Requirement
In the lines below, change every "series" to "data set" and give the lines again with nothing else altered. Leave the pictures out of your answer.

Data to process
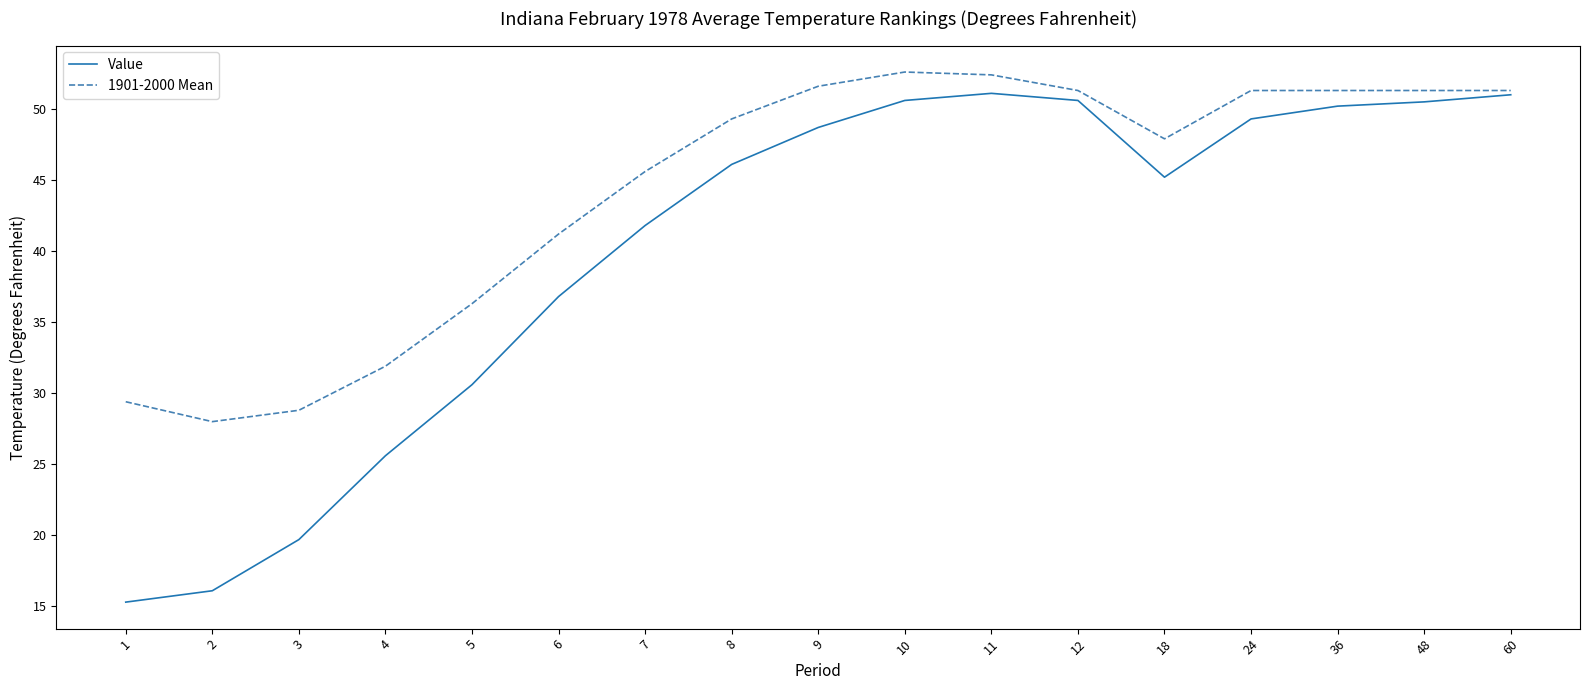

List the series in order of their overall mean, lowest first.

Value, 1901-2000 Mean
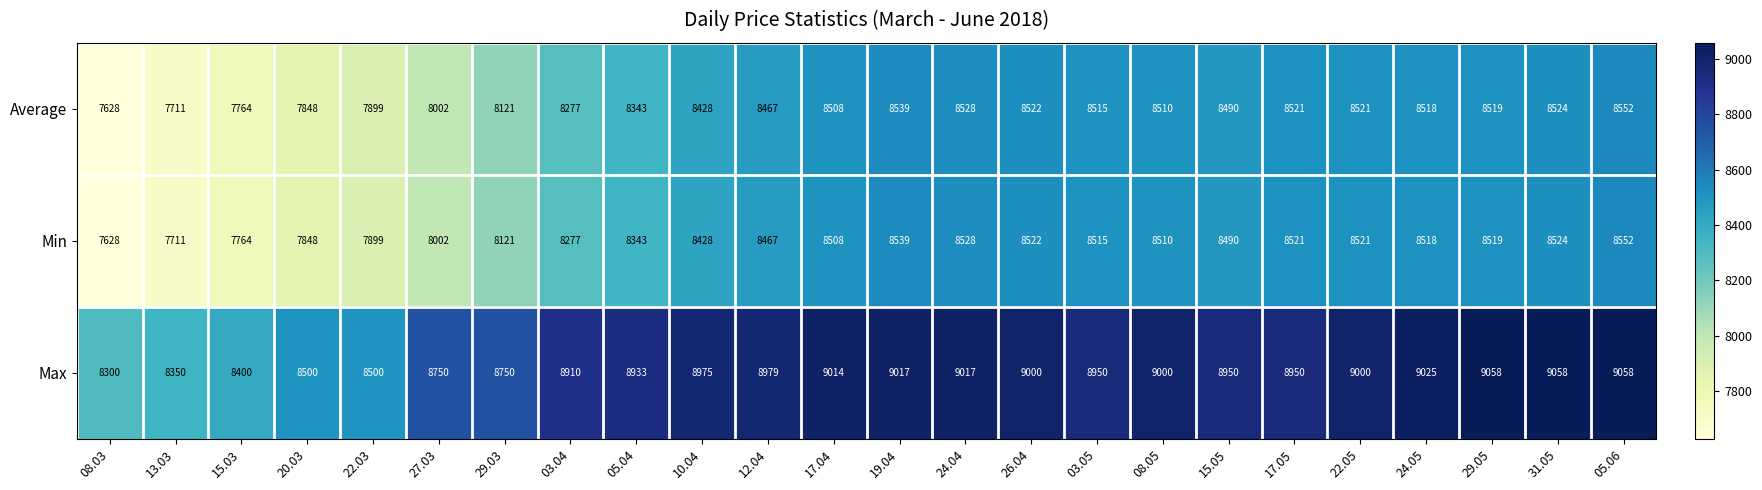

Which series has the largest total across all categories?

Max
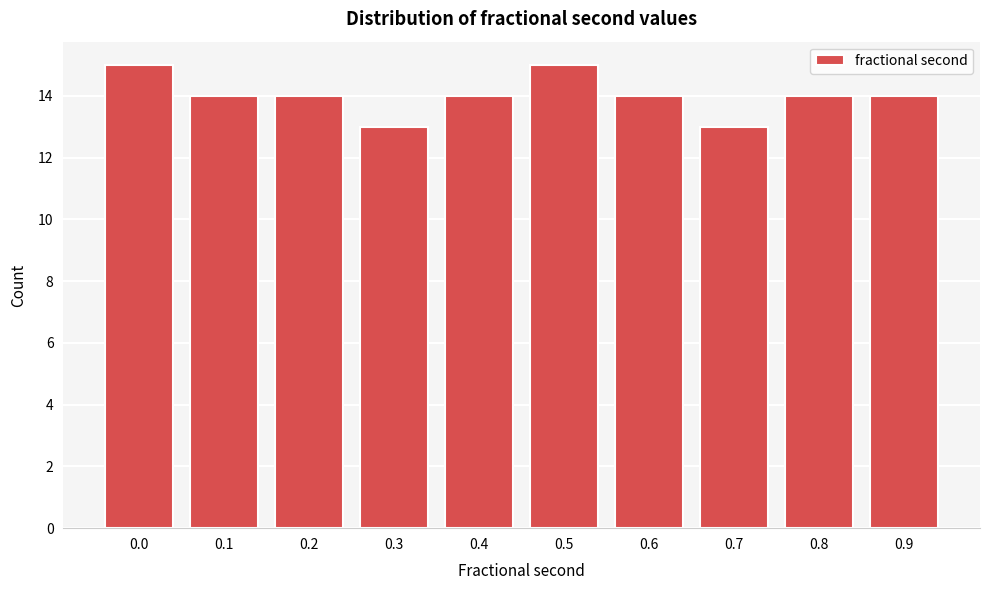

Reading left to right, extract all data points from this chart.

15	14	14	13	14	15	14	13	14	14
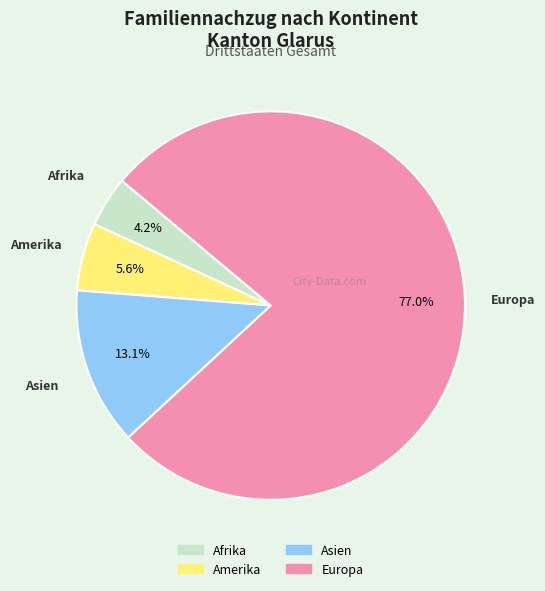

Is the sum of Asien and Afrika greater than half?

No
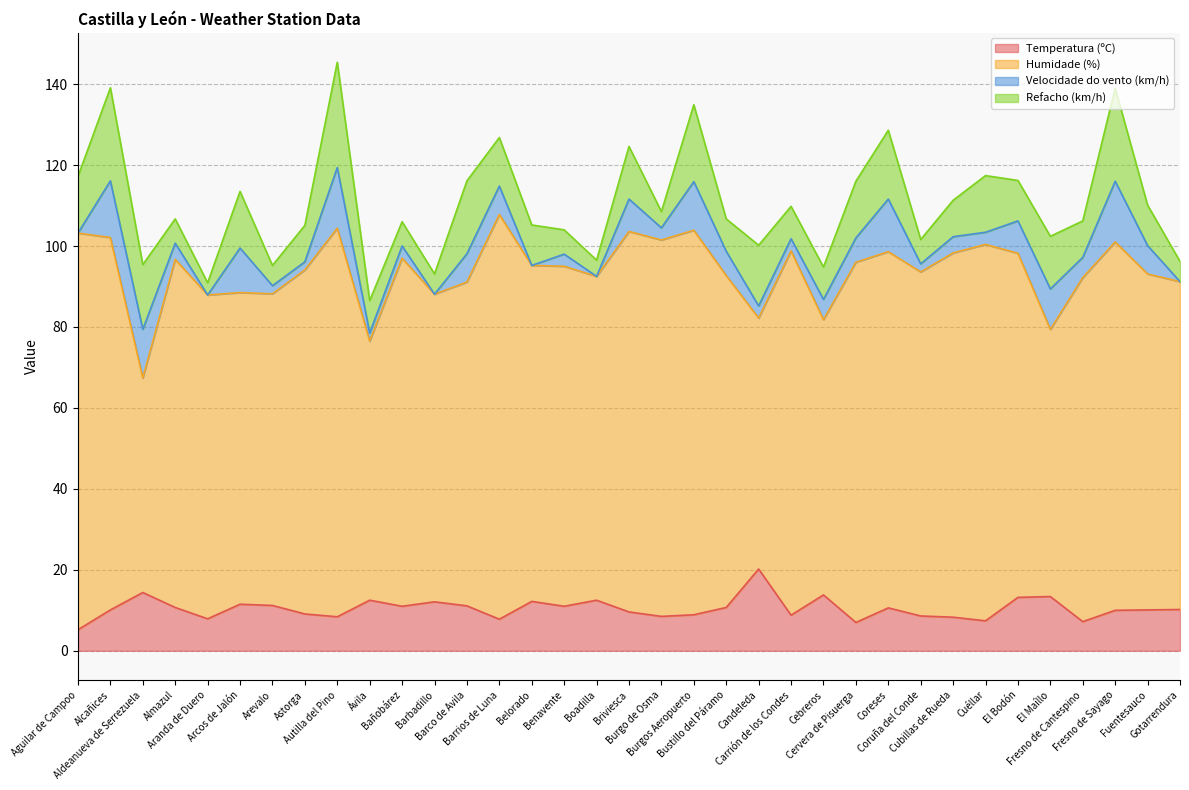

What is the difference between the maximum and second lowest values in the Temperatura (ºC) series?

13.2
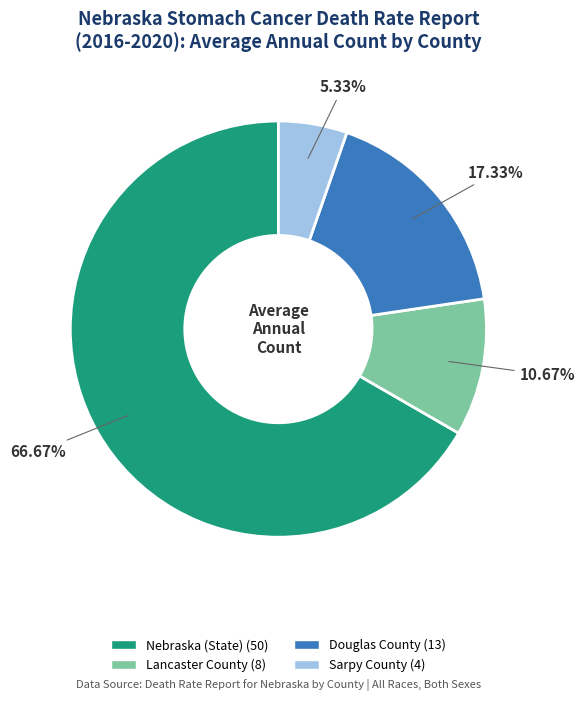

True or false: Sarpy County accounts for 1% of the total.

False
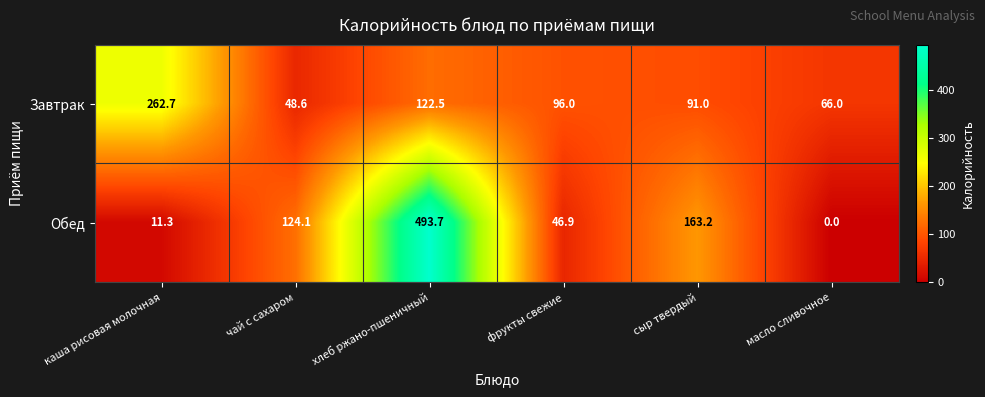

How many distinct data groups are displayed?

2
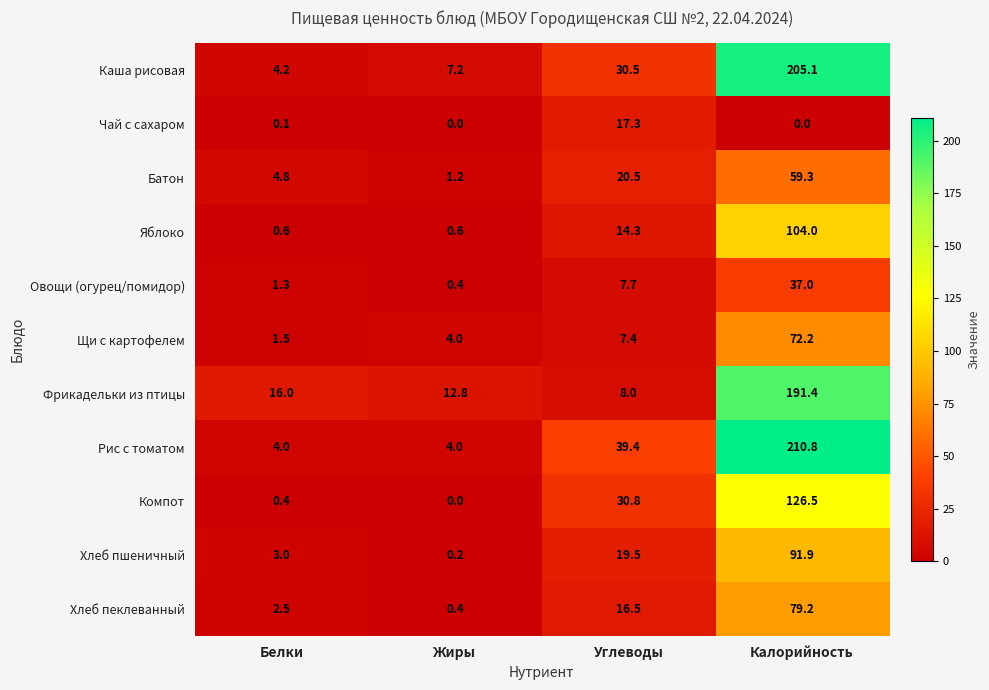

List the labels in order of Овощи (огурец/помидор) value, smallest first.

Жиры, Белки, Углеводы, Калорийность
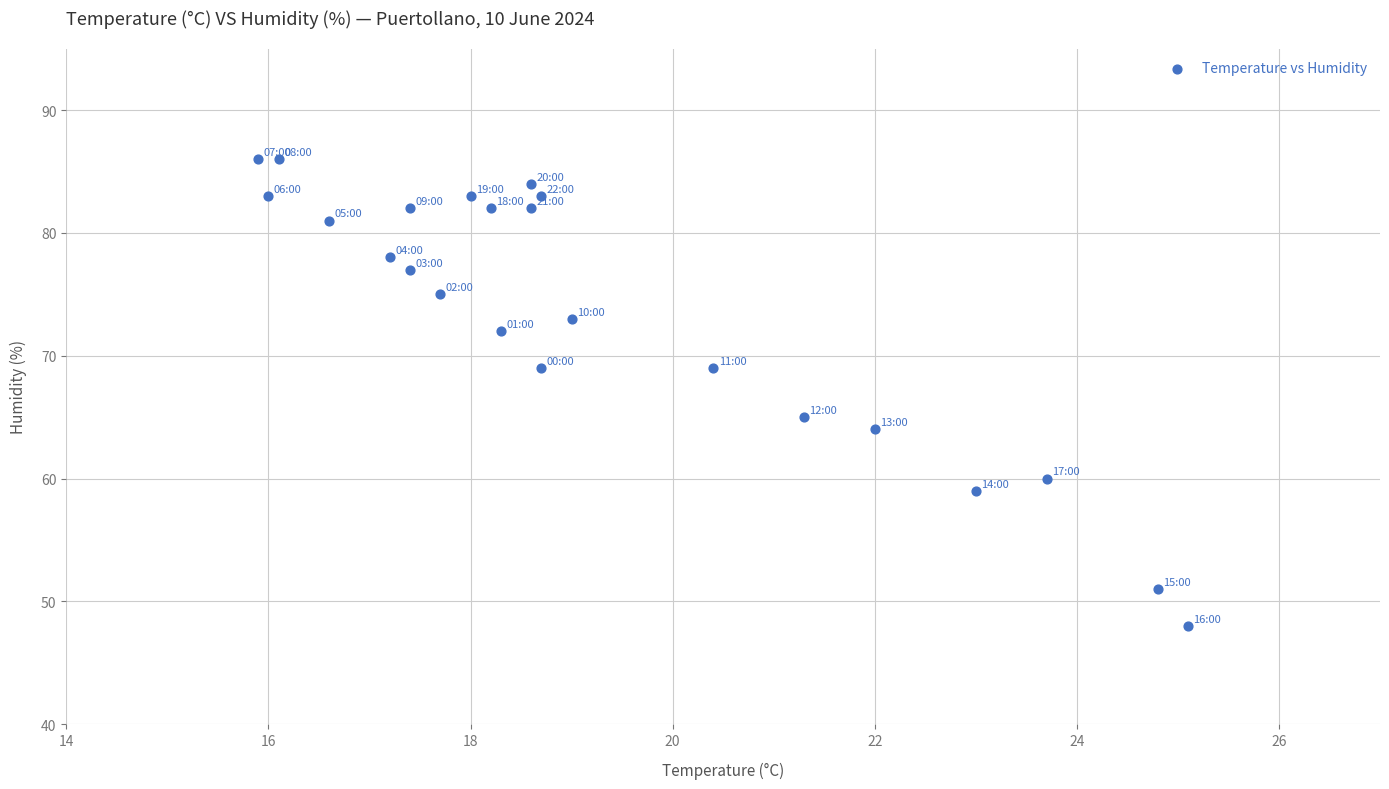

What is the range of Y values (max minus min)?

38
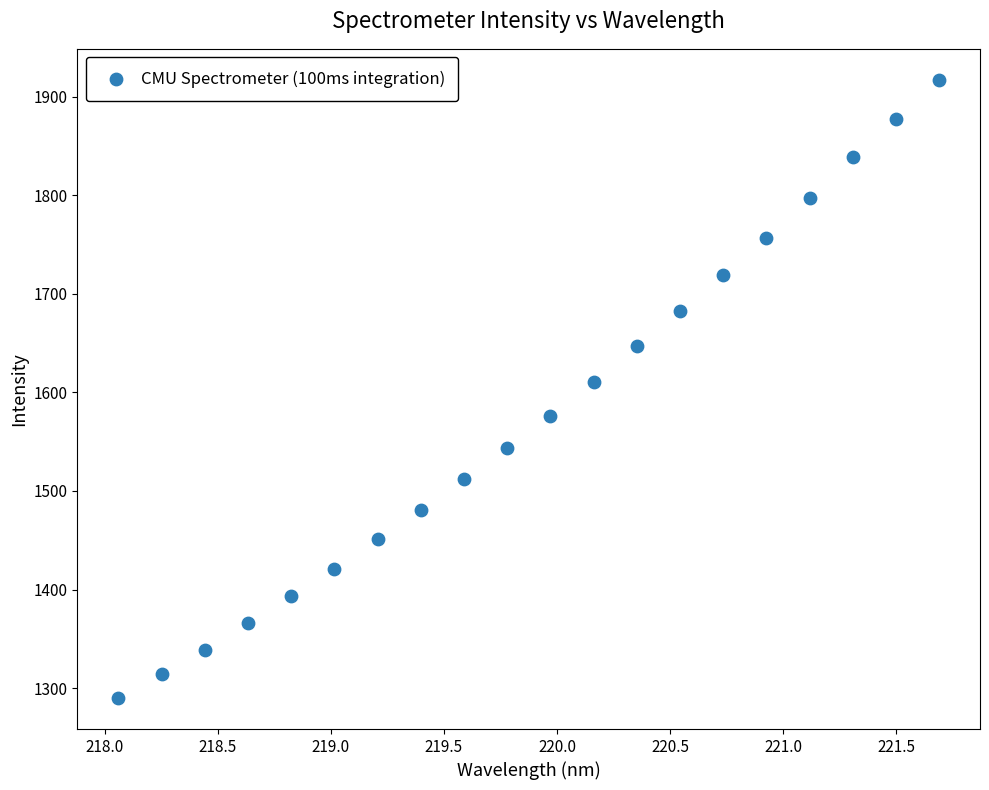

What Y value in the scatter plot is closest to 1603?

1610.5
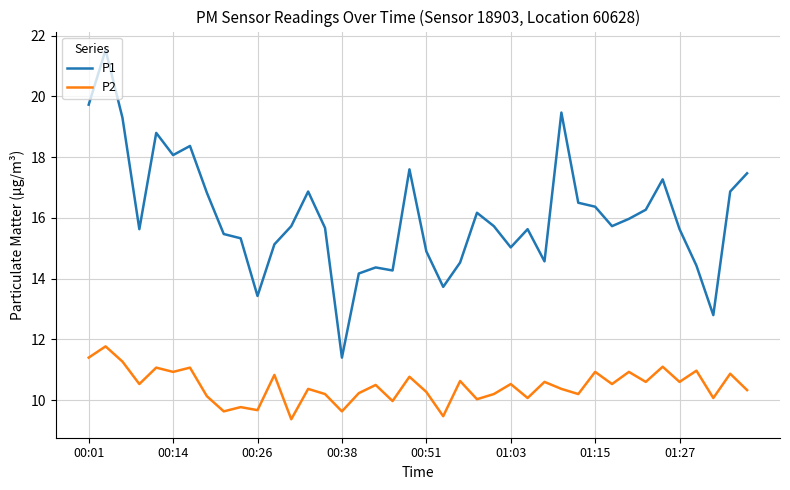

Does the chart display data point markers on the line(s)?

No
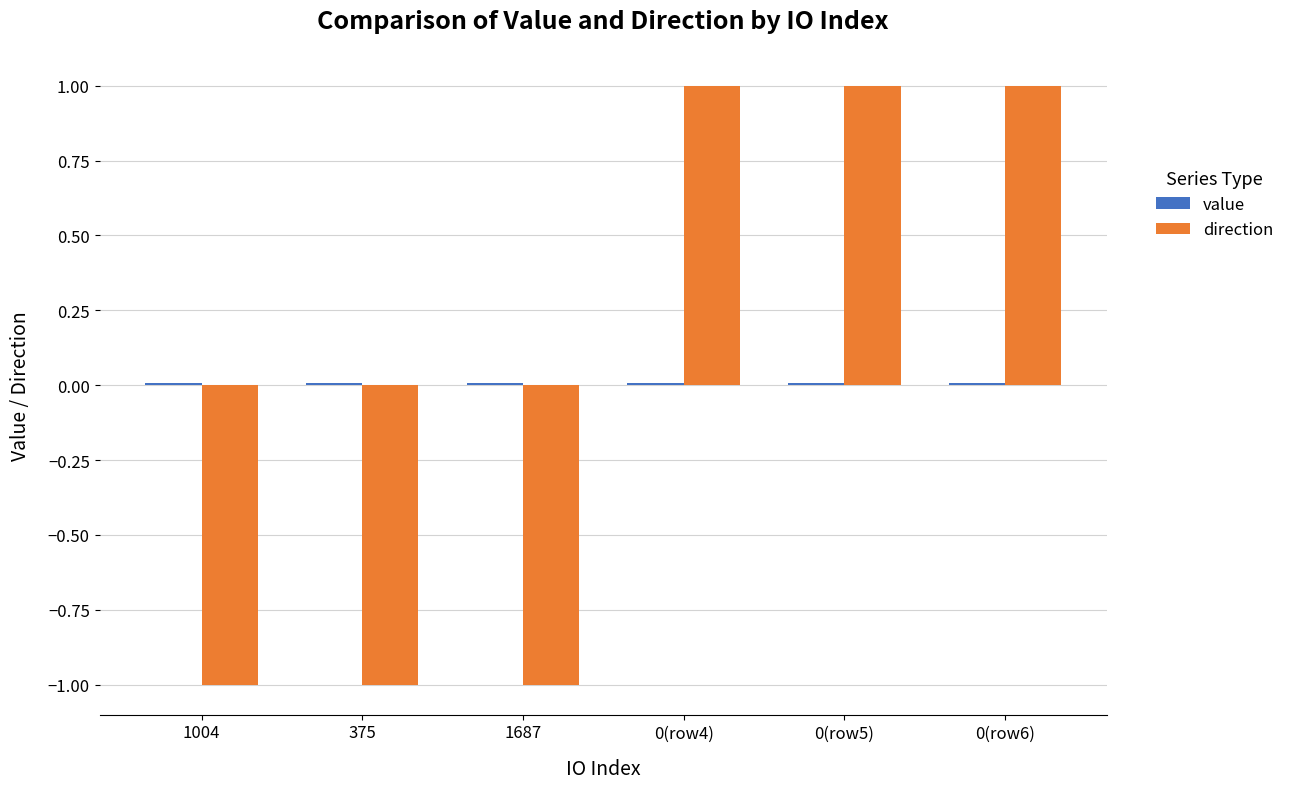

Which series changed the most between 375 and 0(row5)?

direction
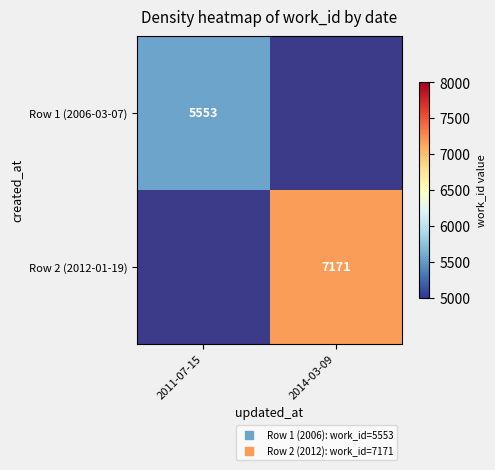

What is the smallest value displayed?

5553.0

Solved exercise
List the data set in order of their overall mean, lowest first.

Value, 1901-2000 Mean

Which data set has the largest total across all categories?

Max

Reading left to right, extract all data points from this chart.

15	14	14	13	14	15	14	13	14	14

Is the sum of Asien and Afrika greater than half?

No

What is the difference between the maximum and second lowest values in the Temperatura (ºC) data set?

13.2

True or false: Sarpy County accounts for 1% of the total.

False

How many distinct data groups are displayed?

2

List the labels in order of Овощи (огурец/помидор) value, smallest first.

Жиры, Белки, Углеводы, Калорийность

What is the range of Y values (max minus min)?

38

What Y value in the scatter plot is closest to 1603?

1610.5

Does the chart display data point markers on the line(s)?

No

Which data set changed the most between 375 and 0(row5)?

direction

What is the smallest value displayed?

5553.0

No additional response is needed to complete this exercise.